_SOURCE EXTRACT_:
Vaccine ethics have created an unambiguous tradeoff between economics and public health
Published Date: 12/10/2020
Source: axios.com

All lives are equally valuable. That's the strong consensus emerging from the many different countries and organizations that have struggled with the question of who should get first access to the COVID-19 vaccine.

Why it matters: The current scarcity of the vaccine looks like an economics problem — too much demand, and not enough supply. But no one is seriously proposing a market-based solution, where the vaccine goes first to those willing and able to pay to jump to the front of the line.


The big picture: The National Academies of Sciences, Engineering and Medicine have constructed an ethical framework based on three considerations.

  • Maximum Benefit means that the vaccine rollout should be designed to save the most lives, care first for those most in need, and prevent new infections. It does not include any economic considerations.
  • Equal Concern is the principle that "every person has equal dignity, worth, and value." This principle makes it impossible to look at economic concepts like "life-years," which, as the American College of Physicians points out, are "inherently biased against the elderly and the disabled."

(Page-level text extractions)
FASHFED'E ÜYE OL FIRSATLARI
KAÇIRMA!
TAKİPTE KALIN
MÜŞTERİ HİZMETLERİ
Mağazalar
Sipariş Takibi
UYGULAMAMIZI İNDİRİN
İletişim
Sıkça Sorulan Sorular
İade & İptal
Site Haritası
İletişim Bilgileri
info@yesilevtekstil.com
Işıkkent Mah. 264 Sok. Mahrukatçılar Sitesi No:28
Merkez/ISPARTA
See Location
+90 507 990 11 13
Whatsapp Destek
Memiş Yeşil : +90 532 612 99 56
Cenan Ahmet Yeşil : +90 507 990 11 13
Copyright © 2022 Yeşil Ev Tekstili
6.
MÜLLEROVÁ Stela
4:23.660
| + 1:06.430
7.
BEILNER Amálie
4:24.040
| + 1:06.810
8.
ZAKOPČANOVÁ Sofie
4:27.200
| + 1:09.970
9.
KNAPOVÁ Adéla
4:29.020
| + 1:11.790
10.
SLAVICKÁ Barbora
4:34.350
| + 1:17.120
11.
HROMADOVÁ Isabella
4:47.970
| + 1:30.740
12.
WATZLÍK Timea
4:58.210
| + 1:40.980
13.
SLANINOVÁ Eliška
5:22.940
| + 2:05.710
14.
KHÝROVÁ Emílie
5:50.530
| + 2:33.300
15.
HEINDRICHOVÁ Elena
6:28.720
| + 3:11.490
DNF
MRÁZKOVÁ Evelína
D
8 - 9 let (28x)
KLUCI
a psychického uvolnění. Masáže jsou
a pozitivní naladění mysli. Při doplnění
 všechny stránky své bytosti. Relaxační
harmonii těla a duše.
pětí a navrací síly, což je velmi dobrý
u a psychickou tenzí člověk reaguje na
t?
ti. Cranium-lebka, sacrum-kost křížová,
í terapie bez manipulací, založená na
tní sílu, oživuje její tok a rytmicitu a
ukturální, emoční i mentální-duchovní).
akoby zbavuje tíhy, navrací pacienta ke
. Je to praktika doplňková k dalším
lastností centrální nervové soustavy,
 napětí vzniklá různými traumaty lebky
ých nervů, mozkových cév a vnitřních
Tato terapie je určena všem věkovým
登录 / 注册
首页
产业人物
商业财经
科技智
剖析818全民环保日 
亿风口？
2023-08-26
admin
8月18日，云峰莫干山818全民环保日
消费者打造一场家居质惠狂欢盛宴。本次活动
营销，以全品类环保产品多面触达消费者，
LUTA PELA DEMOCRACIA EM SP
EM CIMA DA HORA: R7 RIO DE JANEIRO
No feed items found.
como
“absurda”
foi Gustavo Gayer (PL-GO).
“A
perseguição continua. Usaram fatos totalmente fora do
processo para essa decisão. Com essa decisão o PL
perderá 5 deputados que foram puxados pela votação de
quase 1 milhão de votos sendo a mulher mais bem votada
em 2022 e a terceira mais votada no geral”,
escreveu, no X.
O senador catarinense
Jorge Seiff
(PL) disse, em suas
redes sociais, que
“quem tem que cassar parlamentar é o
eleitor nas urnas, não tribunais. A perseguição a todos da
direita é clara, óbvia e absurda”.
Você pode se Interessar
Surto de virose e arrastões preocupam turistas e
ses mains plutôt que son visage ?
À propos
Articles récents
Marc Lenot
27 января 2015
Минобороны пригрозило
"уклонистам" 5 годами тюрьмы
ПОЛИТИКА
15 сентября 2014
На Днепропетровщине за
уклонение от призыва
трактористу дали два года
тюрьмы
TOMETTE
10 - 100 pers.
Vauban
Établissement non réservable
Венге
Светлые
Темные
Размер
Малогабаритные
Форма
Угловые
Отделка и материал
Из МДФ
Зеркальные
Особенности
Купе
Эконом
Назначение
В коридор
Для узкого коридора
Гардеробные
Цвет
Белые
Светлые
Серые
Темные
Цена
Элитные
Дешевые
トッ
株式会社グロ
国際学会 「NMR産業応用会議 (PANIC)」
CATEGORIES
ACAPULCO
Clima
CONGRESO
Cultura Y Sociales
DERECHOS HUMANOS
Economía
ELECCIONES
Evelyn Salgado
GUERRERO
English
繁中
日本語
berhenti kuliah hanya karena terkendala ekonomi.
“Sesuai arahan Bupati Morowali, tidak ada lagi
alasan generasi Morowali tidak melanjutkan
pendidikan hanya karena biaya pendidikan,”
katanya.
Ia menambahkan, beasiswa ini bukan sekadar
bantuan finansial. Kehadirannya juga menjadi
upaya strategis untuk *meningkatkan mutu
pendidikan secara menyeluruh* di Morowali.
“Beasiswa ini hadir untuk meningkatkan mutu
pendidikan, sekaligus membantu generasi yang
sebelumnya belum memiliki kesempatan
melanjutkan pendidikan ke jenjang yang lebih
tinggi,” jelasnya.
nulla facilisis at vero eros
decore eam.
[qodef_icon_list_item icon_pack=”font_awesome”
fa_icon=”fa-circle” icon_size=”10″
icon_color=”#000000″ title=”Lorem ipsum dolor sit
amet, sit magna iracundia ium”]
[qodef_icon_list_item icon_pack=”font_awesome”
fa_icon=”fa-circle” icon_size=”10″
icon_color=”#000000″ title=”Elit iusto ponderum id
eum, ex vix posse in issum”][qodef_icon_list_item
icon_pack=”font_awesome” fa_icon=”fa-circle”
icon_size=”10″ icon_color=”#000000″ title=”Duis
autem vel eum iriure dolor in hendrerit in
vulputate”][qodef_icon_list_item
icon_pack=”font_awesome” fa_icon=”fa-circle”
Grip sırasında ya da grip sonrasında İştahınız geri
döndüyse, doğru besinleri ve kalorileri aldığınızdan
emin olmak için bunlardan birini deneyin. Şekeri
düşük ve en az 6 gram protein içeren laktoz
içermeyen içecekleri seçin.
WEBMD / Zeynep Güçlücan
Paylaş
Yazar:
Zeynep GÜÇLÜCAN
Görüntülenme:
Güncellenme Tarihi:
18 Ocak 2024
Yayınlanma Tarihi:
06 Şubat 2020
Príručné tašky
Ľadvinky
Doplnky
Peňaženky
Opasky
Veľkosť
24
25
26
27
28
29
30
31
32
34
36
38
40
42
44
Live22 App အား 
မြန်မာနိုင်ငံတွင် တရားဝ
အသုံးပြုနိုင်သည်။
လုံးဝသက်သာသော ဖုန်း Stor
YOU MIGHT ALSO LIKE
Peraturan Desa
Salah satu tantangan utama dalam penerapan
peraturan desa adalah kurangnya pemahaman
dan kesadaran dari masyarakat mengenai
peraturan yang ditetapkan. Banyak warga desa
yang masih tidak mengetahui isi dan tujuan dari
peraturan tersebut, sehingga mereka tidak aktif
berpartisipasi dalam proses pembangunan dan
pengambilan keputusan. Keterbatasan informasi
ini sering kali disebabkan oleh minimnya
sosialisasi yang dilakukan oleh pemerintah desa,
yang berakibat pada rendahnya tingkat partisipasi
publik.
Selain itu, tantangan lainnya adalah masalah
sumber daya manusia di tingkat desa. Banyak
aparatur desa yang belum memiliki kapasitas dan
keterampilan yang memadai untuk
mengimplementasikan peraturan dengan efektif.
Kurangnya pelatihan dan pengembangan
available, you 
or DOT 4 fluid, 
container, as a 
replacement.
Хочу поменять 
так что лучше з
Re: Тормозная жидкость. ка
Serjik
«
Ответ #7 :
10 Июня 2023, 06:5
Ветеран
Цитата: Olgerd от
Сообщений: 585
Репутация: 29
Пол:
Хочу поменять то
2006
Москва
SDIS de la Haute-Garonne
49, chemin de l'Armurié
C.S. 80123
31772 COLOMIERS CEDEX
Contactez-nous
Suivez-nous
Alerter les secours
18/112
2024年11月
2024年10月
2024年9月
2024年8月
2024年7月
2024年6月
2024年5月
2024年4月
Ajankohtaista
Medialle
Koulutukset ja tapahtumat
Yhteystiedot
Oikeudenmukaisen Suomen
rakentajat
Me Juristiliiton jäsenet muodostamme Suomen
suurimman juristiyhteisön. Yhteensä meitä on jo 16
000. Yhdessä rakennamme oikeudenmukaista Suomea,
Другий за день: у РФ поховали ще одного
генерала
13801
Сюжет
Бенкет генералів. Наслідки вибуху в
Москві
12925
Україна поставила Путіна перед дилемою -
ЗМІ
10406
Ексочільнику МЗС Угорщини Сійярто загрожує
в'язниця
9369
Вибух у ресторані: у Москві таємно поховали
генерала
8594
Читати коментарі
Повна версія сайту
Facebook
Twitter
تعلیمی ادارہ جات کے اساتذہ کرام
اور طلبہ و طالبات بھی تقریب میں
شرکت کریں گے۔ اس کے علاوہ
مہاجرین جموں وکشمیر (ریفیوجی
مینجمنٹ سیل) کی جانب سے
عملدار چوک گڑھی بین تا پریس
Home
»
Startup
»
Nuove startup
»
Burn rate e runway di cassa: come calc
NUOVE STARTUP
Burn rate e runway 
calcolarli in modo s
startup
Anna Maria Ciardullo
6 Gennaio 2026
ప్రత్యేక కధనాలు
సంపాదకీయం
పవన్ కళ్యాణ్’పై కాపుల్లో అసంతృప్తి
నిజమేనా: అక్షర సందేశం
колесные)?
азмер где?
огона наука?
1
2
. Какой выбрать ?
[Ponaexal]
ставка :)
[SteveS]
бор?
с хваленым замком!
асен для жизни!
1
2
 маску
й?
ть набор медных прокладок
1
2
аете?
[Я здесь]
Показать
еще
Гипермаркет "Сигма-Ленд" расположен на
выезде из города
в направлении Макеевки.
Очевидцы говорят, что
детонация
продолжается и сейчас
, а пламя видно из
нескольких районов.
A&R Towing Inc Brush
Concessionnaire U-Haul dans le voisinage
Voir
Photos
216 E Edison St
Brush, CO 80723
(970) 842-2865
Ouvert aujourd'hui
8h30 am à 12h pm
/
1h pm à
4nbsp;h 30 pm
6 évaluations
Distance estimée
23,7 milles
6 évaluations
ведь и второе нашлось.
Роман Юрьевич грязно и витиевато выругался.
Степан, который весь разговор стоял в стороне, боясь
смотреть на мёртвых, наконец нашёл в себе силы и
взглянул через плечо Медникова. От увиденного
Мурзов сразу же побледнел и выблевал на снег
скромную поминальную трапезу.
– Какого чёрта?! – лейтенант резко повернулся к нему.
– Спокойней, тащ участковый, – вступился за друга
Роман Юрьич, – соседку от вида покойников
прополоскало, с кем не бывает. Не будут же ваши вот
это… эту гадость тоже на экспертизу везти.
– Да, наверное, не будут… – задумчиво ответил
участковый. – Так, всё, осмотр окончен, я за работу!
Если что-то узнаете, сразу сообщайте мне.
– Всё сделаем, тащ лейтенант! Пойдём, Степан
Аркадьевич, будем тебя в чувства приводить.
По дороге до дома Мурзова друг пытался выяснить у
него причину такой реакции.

_WORK INSTRUCTIONS_:
a - In the vaccine ethics article, what three aims does the Maximum Benefit principle set for the vaccine rollout?
b - Answer these questions from the vaccine ethics article:
(i) What publication date does it give?
(ii) What kind of solution does it say no one is seriously proposing for the vaccine scarcity?
(iii) Against whom does the American College of Physicians say "life-years" are inherently biased?

_EXERCISE SOLUTIONS_:
a -
- Save the most lives
- Care first for those most in need
- Prevent new infections

b -
(i) 12/10/2020
(ii) A market-based solution, where the vaccine goes first to those willing and able to pay to jump to the front of the line
(iii) The elderly and the disabled